Instruction — Please copy out the text of every item below, swapping "canales" for "espacios" and leaving everything else unchanged. Leave the pictures out.
[Start of section]
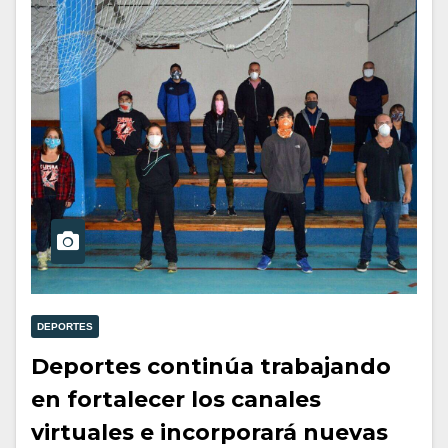
DEPORTES
Deportes continúa trabajando
en fortalecer los canales
virtuales e incorporará nuevas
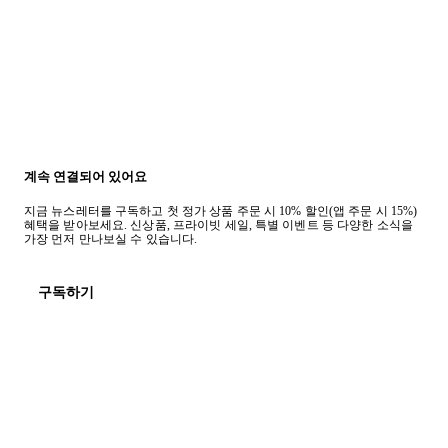
계속 연결되어 있어요
지금 뉴스레터를 구독하고 첫 정가 상품 주문 시 10% 할인(앱 주문 시 15%)
혜택을 받아보세요. 신상품, 프라이빗 세일, 특별 이벤트 등 다양한 소식을
가장 먼저 만나보실 수 있습니다.
구독하기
[End of section]
Reply —
DEPORTES
Deportes continúa trabajando
en fortalecer los espacios
virtuales e incorporará nuevas
계속 연결되어 있어요
지금 뉴스레터를 구독하고 첫 정가 상품 주문 시 10% 할인(앱 주문 시 15%)
혜택을 받아보세요. 신상품, 프라이빗 세일, 특별 이벤트 등 다양한 소식을
가장 먼저 만나보실 수 있습니다.
구독하기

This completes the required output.